[DATA PROVIDED]

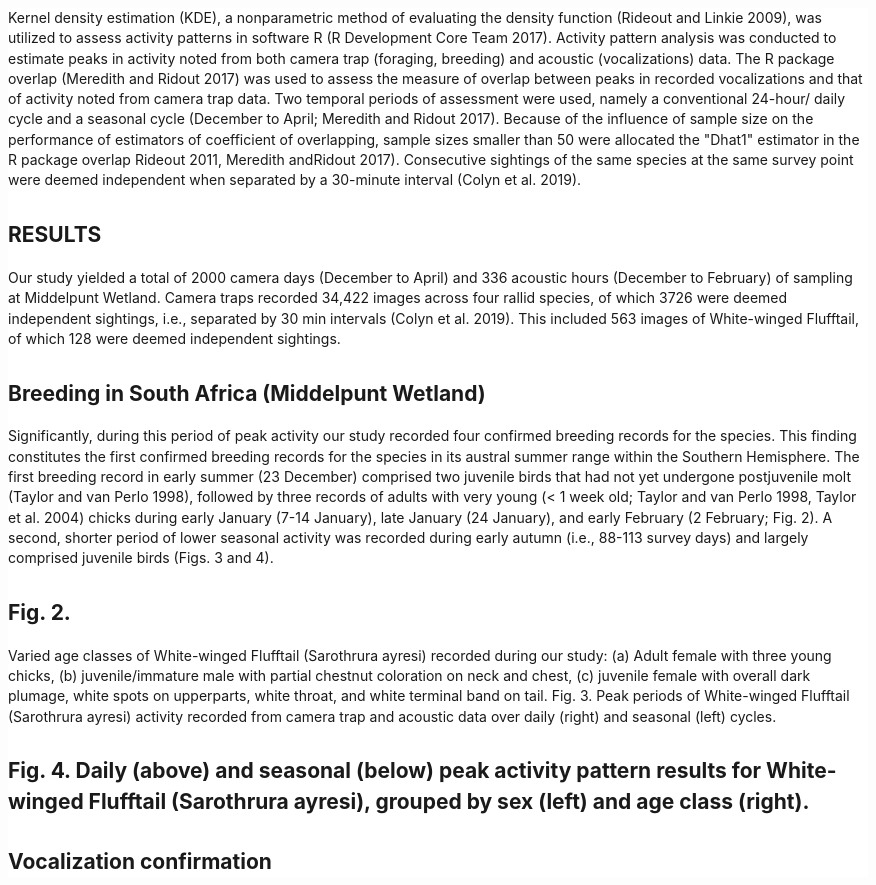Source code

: Kernel density estimation (KDE), a nonparametric method of evaluating the density function (Rideout and Linkie 2009), was utilized to assess activity patterns in software R (R Development Core Team 2017). Activity pattern analysis was conducted to estimate peaks in activity noted from both camera trap (foraging, breeding) and acoustic (vocalizations) data. The R package overlap (Meredith and Ridout 2017) was used to assess the measure of overlap between peaks in recorded vocalizations and that of activity noted from camera trap data. Two temporal periods of assessment were used, namely a conventional 24-hour/ daily cycle and a seasonal cycle (December to April; Meredith and Ridout 2017). Because of the influence of sample size on the performance of estimators of coefficient of overlapping, sample sizes smaller than 50 were allocated the "Dhat1" estimator in the R package overlap Rideout 2011, Meredith andRidout 2017). Consecutive sightings of the same species at the same survey point were deemed independent when separated by a 30-minute interval (Colyn et al. 2019).


## RESULTS

Our study yielded a total of 2000 camera days (December to April) and 336 acoustic hours (December to February) of sampling at Middelpunt Wetland. Camera traps recorded 34,422 images across four rallid species, of which 3726 were deemed independent sightings, i.e., separated by 30 min intervals (Colyn et al. 2019). This included 563 images of White-winged Flufftail, of which 128 were deemed independent sightings.


## Breeding in South Africa (Middelpunt Wetland)

Significantly, during this period of peak activity our study recorded four confirmed breeding records for the species. This finding constitutes the first confirmed breeding records for the species in its austral summer range within the Southern Hemisphere. The first breeding record in early summer (23 December) comprised two juvenile birds that had not yet undergone postjuvenile molt (Taylor and van Perlo 1998), followed by three records of adults with very young (< 1 week old; Taylor and van Perlo 1998, Taylor et al. 2004) chicks during early January (7-14 January), late January (24 January), and early February (2 February; Fig. 2). A second, shorter period of lower seasonal activity was recorded during early autumn (i.e., 88-113 survey days) and largely comprised juvenile birds (Figs. 3 and 4).


## Fig. 2.

Varied age classes of White-winged Flufftail (Sarothrura ayresi) recorded during our study: (a) Adult female with three young chicks, (b) juvenile/immature male with partial chestnut coloration on neck and chest, (c) juvenile female with overall dark plumage, white spots on upperparts, white throat, and white terminal band on tail. Fig. 3. Peak periods of White-winged Flufftail (Sarothrura ayresi) activity recorded from camera trap and acoustic data over daily (right) and seasonal (left) cycles.


## Fig. 4. Daily (above) and seasonal (below) peak activity pattern results for White-winged Flufftail (Sarothrura ayresi), grouped by sex (left) and age class (right).


## Vocalization confirmation
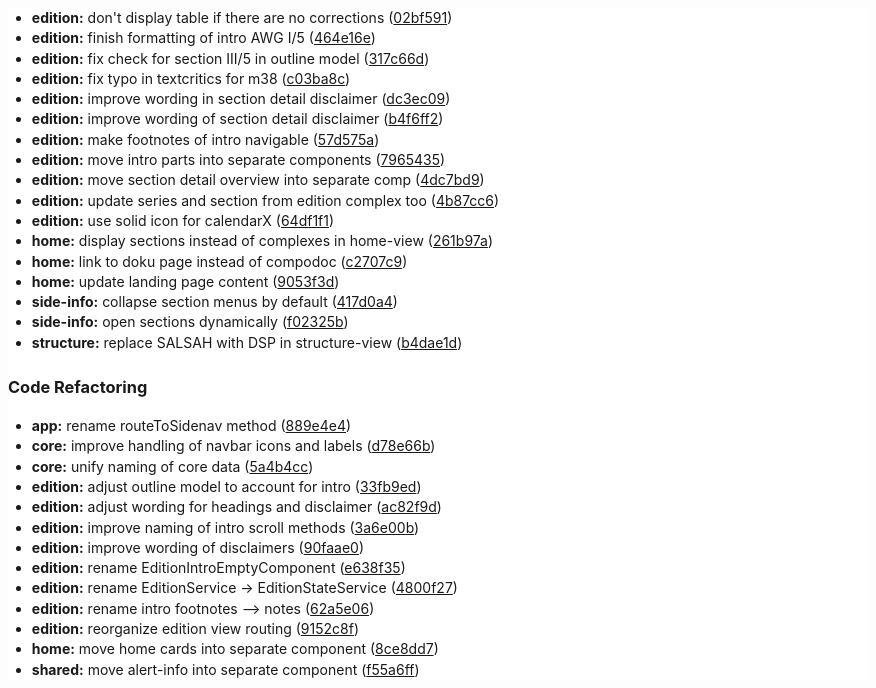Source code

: - **edition:** don't display table if there are no corrections ([02bf591](https://github.com/webern-unibas-ch/awg-app/commit/02bf591abfd43ae21266dcb18d0c1b2f65e73b3c))
- **edition:** finish formatting of intro AWG I/5 ([464e16e](https://github.com/webern-unibas-ch/awg-app/commit/464e16e1f20d7aca49ef0c16f00ad585c05d729b))
- **edition:** fix check for section III/5 in outline model ([317c66d](https://github.com/webern-unibas-ch/awg-app/commit/317c66d2e0ea4ecae254e13b8f75c68895ccff4c))
- **edition:** fix typo in textcritics for m38 ([c03ba8c](https://github.com/webern-unibas-ch/awg-app/commit/c03ba8c3c2ae6afe8e9d5fccb15a9f67205ef28f))
- **edition:** improve wording in section detail disclaimer ([dc3ec09](https://github.com/webern-unibas-ch/awg-app/commit/dc3ec0986d431d868ff770493700785bd3f0d150))
- **edition:** improve wording of section detail disclaimer ([b4f6ff2](https://github.com/webern-unibas-ch/awg-app/commit/b4f6ff253cce4921b4ef71605fb49f2a45d36f51))
- **edition:** make footnotes of intro navigable ([57d575a](https://github.com/webern-unibas-ch/awg-app/commit/57d575a6b082c2e71f0ffcbe029718dcc6388d68))
- **edition:** move intro parts into separate components ([7965435](https://github.com/webern-unibas-ch/awg-app/commit/79654355a70ce97c62145e79ca4013a590500889))
- **edition:** move section detail overview into separate comp ([4dc7bd9](https://github.com/webern-unibas-ch/awg-app/commit/4dc7bd9e459e0a39702cb5f44e79d8c3a717d8c1))
- **edition:** update series and section from edition complex too ([4b87cc6](https://github.com/webern-unibas-ch/awg-app/commit/4b87cc6520a078612e034bb45e26b46cf9c3b056))
- **edition:** use solid icon for calendarX ([64df1f1](https://github.com/webern-unibas-ch/awg-app/commit/64df1f1f262fad2340a37abdfe5406b00996608f))
- **home:** display sections instead of complexes in home-view ([261b97a](https://github.com/webern-unibas-ch/awg-app/commit/261b97a02040b9a73da7a6c0ad08a4af29824988))
- **home:** link to doku page instead of compodoc ([c2707c9](https://github.com/webern-unibas-ch/awg-app/commit/c2707c9bd7c569826e75d8f28cfd87ec9941fc65))
- **home:** update landing page content ([9053f3d](https://github.com/webern-unibas-ch/awg-app/commit/9053f3d8fe131c8694bdb0fb00a10c6d689fa207))
- **side-info:** collapse section menus by default ([417d0a4](https://github.com/webern-unibas-ch/awg-app/commit/417d0a4d1380a97f9ef6db45656ab5e9a55a82f7))
- **side-info:** open sections dynamically ([f02325b](https://github.com/webern-unibas-ch/awg-app/commit/f02325b40f27064cbc41a39b12046d3d0dca814d))
- **structure:** replace SALSAH with DSP in structure-view ([b4dae1d](https://github.com/webern-unibas-ch/awg-app/commit/b4dae1d678f770b093dca3f72eb0b9c398f45412))

### Code Refactoring

- **app:** rename routeToSidenav method ([889e4e4](https://github.com/webern-unibas-ch/awg-app/commit/889e4e447c55c4718ef62ccb8708f8961ceda3a9))
- **core:** improve handling of navbar icons and labels ([d78e66b](https://github.com/webern-unibas-ch/awg-app/commit/d78e66b84e44f7059fc98958408caf6499cc542b))
- **core:** unify naming of core data ([5a4b4cc](https://github.com/webern-unibas-ch/awg-app/commit/5a4b4cc6302f244412f4f17b85cb423ac889db24))
- **edition:** adjust outline model to account for intro ([33fb9ed](https://github.com/webern-unibas-ch/awg-app/commit/33fb9ed0c4277951478dfd52c714b3611013c8af))
- **edition:** adjust wording for headings and disclaimer ([ac82f9d](https://github.com/webern-unibas-ch/awg-app/commit/ac82f9d6799b8cb0adb70a20ab82d7cc6baf4d14))
- **edition:** improve naming of intro scroll methods ([3a6e00b](https://github.com/webern-unibas-ch/awg-app/commit/3a6e00b88493d1f4f86647940549ccec4b13055b))
- **edition:** improve wording of disclaimers ([90faae0](https://github.com/webern-unibas-ch/awg-app/commit/90faae0354c7ab8aea68181d37076e94e5d550b5))
- **edition:** rename EditionIntroEmptyComponent ([e638f35](https://github.com/webern-unibas-ch/awg-app/commit/e638f3585cfdedaa17ba68e5b764240d804cedc1))
- **edition:** rename EditionService -> EditionStateService ([4800f27](https://github.com/webern-unibas-ch/awg-app/commit/4800f27927180acae9aa206ea2ce4b441990a8a4))
- **edition:** rename intro footnotes --> notes ([62a5e06](https://github.com/webern-unibas-ch/awg-app/commit/62a5e066c3a35f48147e174b635549657553baa1))
- **edition:** reorganize edition view routing ([9152c8f](https://github.com/webern-unibas-ch/awg-app/commit/9152c8ffe03a0020b9d38194ec19d35b80d1c015))
- **home:** move home cards into separate component ([8ce8dd7](https://github.com/webern-unibas-ch/awg-app/commit/8ce8dd7f9535aa138b7b73546d622749e7c1f3b0))
- **shared:** move alert-info into separate component ([f55a6ff](https://github.com/webern-unibas-ch/awg-app/commit/f55a6ffde221a03a434e7ae2f65517c9fe2a8bfa))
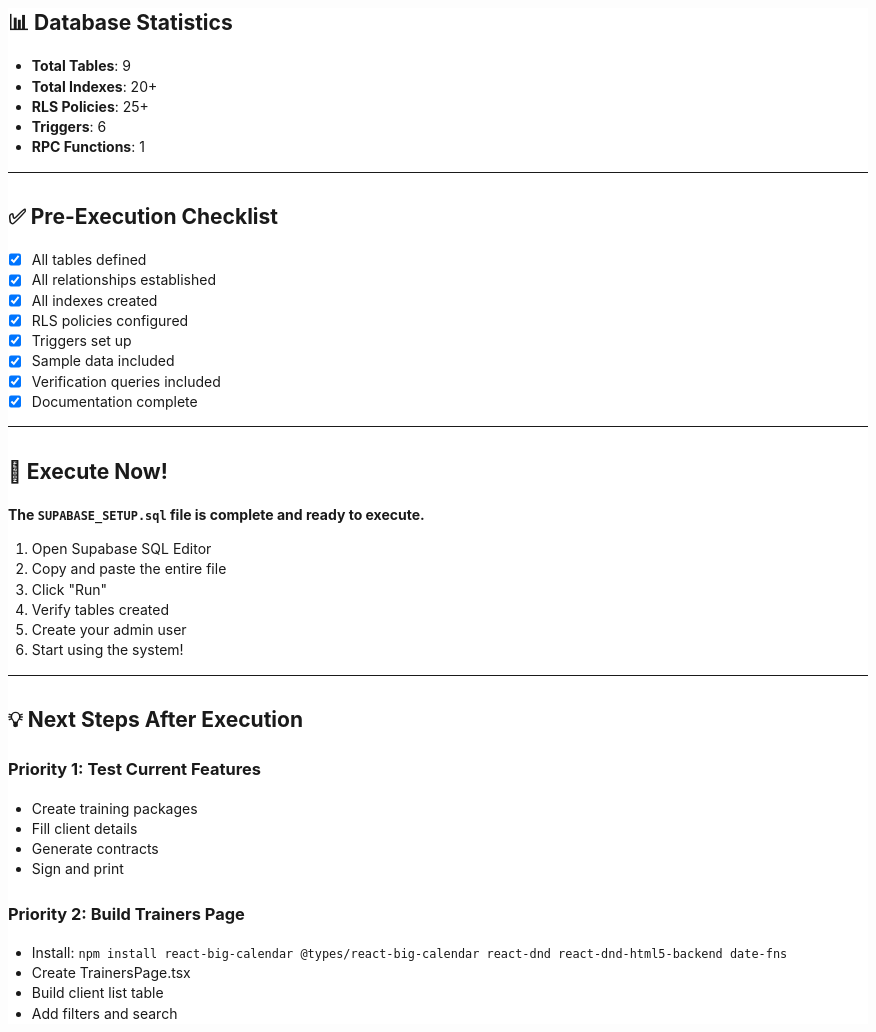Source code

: ## 📊 Database Statistics

- **Total Tables**: 9
- **Total Indexes**: 20+
- **RLS Policies**: 25+
- **Triggers**: 6
- **RPC Functions**: 1

---

## ✅ Pre-Execution Checklist

- [x] All tables defined
- [x] All relationships established
- [x] All indexes created
- [x] RLS policies configured
- [x] Triggers set up
- [x] Sample data included
- [x] Verification queries included
- [x] Documentation complete

---

## 🚀 Execute Now!

**The `SUPABASE_SETUP.sql` file is complete and ready to execute.**

1. Open Supabase SQL Editor
2. Copy and paste the entire file
3. Click "Run"
4. Verify tables created
5. Create your admin user
6. Start using the system!

---

## 💡 Next Steps After Execution

### Priority 1: Test Current Features
- Create training packages
- Fill client details
- Generate contracts
- Sign and print

### Priority 2: Build Trainers Page
- Install: `npm install react-big-calendar @types/react-big-calendar react-dnd react-dnd-html5-backend date-fns`
- Create TrainersPage.tsx
- Build client list table
- Add filters and search
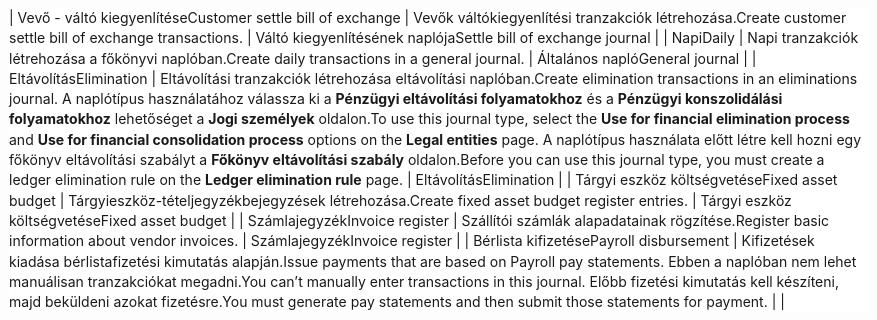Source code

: | <span data-ttu-id="e1b89-148">Vevő - váltó kiegyenlítése</span><span class="sxs-lookup"><span data-stu-id="e1b89-148">Customer settle bill of exchange</span></span>  | <span data-ttu-id="e1b89-149">Vevők váltókiegyenlítési tranzakciók létrehozása.</span><span class="sxs-lookup"><span data-stu-id="e1b89-149">Create customer settle bill of exchange transactions.</span></span>                       | <span data-ttu-id="e1b89-150">Váltó kiegyenlítésének naplója</span><span class="sxs-lookup"><span data-stu-id="e1b89-150">Settle bill of exchange journal</span></span>                                |
| <span data-ttu-id="e1b89-151">Napi</span><span class="sxs-lookup"><span data-stu-id="e1b89-151">Daily</span></span>                             | <span data-ttu-id="e1b89-152">Napi tranzakciók létrehozása a főkönyvi naplóban.</span><span class="sxs-lookup"><span data-stu-id="e1b89-152">Create daily transactions in a general journal.</span></span>                          | <span data-ttu-id="e1b89-153">Általános napló</span><span class="sxs-lookup"><span data-stu-id="e1b89-153">General journal</span></span>                                                |
| <span data-ttu-id="e1b89-154">Eltávolítás</span><span class="sxs-lookup"><span data-stu-id="e1b89-154">Elimination</span></span>                       | <span data-ttu-id="e1b89-155">Eltávolítási tranzakciók létrehozása eltávolítási naplóban.</span><span class="sxs-lookup"><span data-stu-id="e1b89-155">Create elimination transactions in an eliminations journal.</span></span> <span data-ttu-id="e1b89-156">A naplótípus használatához válassza ki a **Pénzügyi eltávolítási folyamatokhoz** és a **Pénzügyi konszolidálási folyamatokhoz** lehetőséget a **Jogi személyek** oldalon.</span><span class="sxs-lookup"><span data-stu-id="e1b89-156">To use this journal type, select the **Use for financial elimination process** and **Use for financial consolidation process** options on the **Legal entities** page.</span></span> <span data-ttu-id="e1b89-157">A naplótípus használata előtt létre kell hozni egy főkönyv eltávolítási szabályt a **Főkönyv eltávolítási szabály** oldalon.</span><span class="sxs-lookup"><span data-stu-id="e1b89-157">Before you can use this journal type, you must create a ledger elimination rule on the **Ledger elimination rule** page.</span></span> | <span data-ttu-id="e1b89-158">Eltávolítás</span><span class="sxs-lookup"><span data-stu-id="e1b89-158">Elimination</span></span>                                                    |
| <span data-ttu-id="e1b89-159">Tárgyi eszköz költségvetése</span><span class="sxs-lookup"><span data-stu-id="e1b89-159">Fixed asset budget</span></span>                | <span data-ttu-id="e1b89-160">Tárgyieszköz-tételjegyzékbejegyzések létrehozása.</span><span class="sxs-lookup"><span data-stu-id="e1b89-160">Create fixed asset budget register entries.</span></span>                                                                                                                                                                                                                                                                                                                 | <span data-ttu-id="e1b89-161">Tárgyi eszköz költségvetése</span><span class="sxs-lookup"><span data-stu-id="e1b89-161">Fixed asset budget</span></span>                                             |
| <span data-ttu-id="e1b89-162">Számlajegyzék</span><span class="sxs-lookup"><span data-stu-id="e1b89-162">Invoice register</span></span>                  | <span data-ttu-id="e1b89-163">Szállítói számlák alapadatainak rögzítése.</span><span class="sxs-lookup"><span data-stu-id="e1b89-163">Register basic information about vendor invoices.</span></span>                                                                                                                                                                                                                                                                                                           | <span data-ttu-id="e1b89-164">Számlajegyzék</span><span class="sxs-lookup"><span data-stu-id="e1b89-164">Invoice register</span></span>                                               |
| <span data-ttu-id="e1b89-165">Bérlista kifizetése</span><span class="sxs-lookup"><span data-stu-id="e1b89-165">Payroll disbursement</span></span>              | <span data-ttu-id="e1b89-166">Kifizetések kiadása bérlistafizetési kimutatás alapján.</span><span class="sxs-lookup"><span data-stu-id="e1b89-166">Issue payments that are based on Payroll pay statements.</span></span> <span data-ttu-id="e1b89-167">Ebben a naplóban nem lehet manuálisan tranzakciókat megadni.</span><span class="sxs-lookup"><span data-stu-id="e1b89-167">You can’t manually enter transactions in this journal.</span></span> <span data-ttu-id="e1b89-168">Előbb fizetési kimutatás kell készíteni, majd beküldeni azokat fizetésre.</span><span class="sxs-lookup"><span data-stu-id="e1b89-168">You must generate pay statements and then submit those statements for payment.</span></span>                                                                                                                                                              |                                                                |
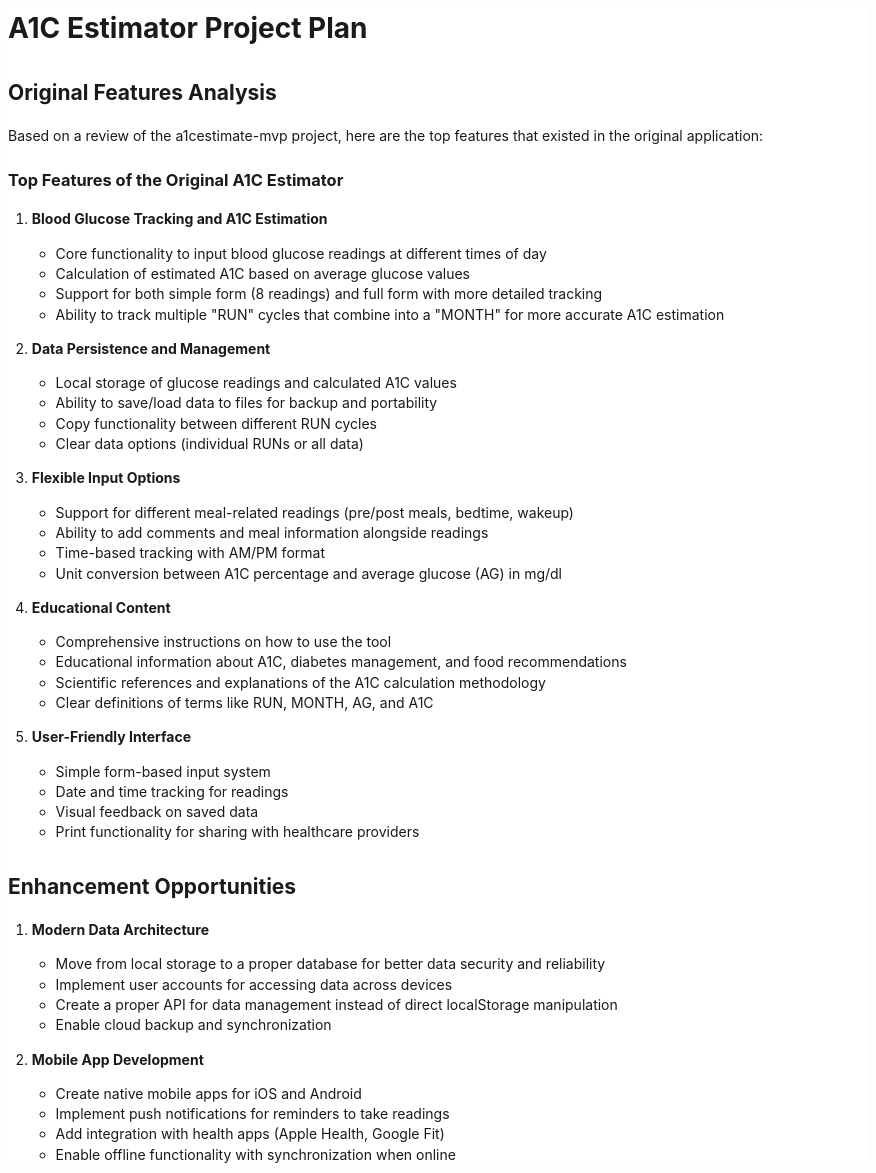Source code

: # A1C Estimator Project Plan

## Original Features Analysis

Based on a review of the a1cestimate-mvp project, here are the top features that existed in the original application:

### Top Features of the Original A1C Estimator

1. **Blood Glucose Tracking and A1C Estimation**
   - Core functionality to input blood glucose readings at different times of day
   - Calculation of estimated A1C based on average glucose values
   - Support for both simple form (8 readings) and full form with more detailed tracking
   - Ability to track multiple "RUN" cycles that combine into a "MONTH" for more accurate A1C estimation

2. **Data Persistence and Management**
   - Local storage of glucose readings and calculated A1C values
   - Ability to save/load data to files for backup and portability
   - Copy functionality between different RUN cycles
   - Clear data options (individual RUNs or all data)

3. **Flexible Input Options**
   - Support for different meal-related readings (pre/post meals, bedtime, wakeup)
   - Ability to add comments and meal information alongside readings
   - Time-based tracking with AM/PM format
   - Unit conversion between A1C percentage and average glucose (AG) in mg/dl

4. **Educational Content**
   - Comprehensive instructions on how to use the tool
   - Educational information about A1C, diabetes management, and food recommendations
   - Scientific references and explanations of the A1C calculation methodology
   - Clear definitions of terms like RUN, MONTH, AG, and A1C

5. **User-Friendly Interface**
   - Simple form-based input system
   - Date and time tracking for readings
   - Visual feedback on saved data
   - Print functionality for sharing with healthcare providers

## Enhancement Opportunities

1. **Modern Data Architecture**
   - Move from local storage to a proper database for better data security and reliability
   - Implement user accounts for accessing data across devices
   - Create a proper API for data management instead of direct localStorage manipulation
   - Enable cloud backup and synchronization

2. **Mobile App Development**
   - Create native mobile apps for iOS and Android
   - Implement push notifications for reminders to take readings
   - Add integration with health apps (Apple Health, Google Fit)
   - Enable offline functionality with synchronization when online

[/DATA PROVIDED]

Reproduce verbatim only the segment of the listing bounded by the line containing "- **edition:** make" and the line containing "- **side-info:** collapse", with both boundary lines included.

- **edition:** make footnotes of intro navigable ([57d575a](https://github.com/webern-unibas-ch/awg-app/commit/57d575a6b082c2e71f0ffcbe029718dcc6388d68))
- **edition:** move intro parts into separate components ([7965435](https://github.com/webern-unibas-ch/awg-app/commit/79654355a70ce97c62145e79ca4013a590500889))
- **edition:** move section detail overview into separate comp ([4dc7bd9](https://github.com/webern-unibas-ch/awg-app/commit/4dc7bd9e459e0a39702cb5f44e79d8c3a717d8c1))
- **edition:** update series and section from edition complex too ([4b87cc6](https://github.com/webern-unibas-ch/awg-app/commit/4b87cc6520a078612e034bb45e26b46cf9c3b056))
- **edition:** use solid icon for calendarX ([64df1f1](https://github.com/webern-unibas-ch/awg-app/commit/64df1f1f262fad2340a37abdfe5406b00996608f))
- **home:** display sections instead of complexes in home-view ([261b97a](https://github.com/webern-unibas-ch/awg-app/commit/261b97a02040b9a73da7a6c0ad08a4af29824988))
- **home:** link to doku page instead of compodoc ([c2707c9](https://github.com/webern-unibas-ch/awg-app/commit/c2707c9bd7c569826e75d8f28cfd87ec9941fc65))
- **home:** update landing page content ([9053f3d](https://github.com/webern-unibas-ch/awg-app/commit/9053f3d8fe131c8694bdb0fb00a10c6d689fa207))
- **side-info:** collapse section menus by default ([417d0a4](https://github.com/webern-unibas-ch/awg-app/commit/417d0a4d1380a97f9ef6db45656ab5e9a55a82f7))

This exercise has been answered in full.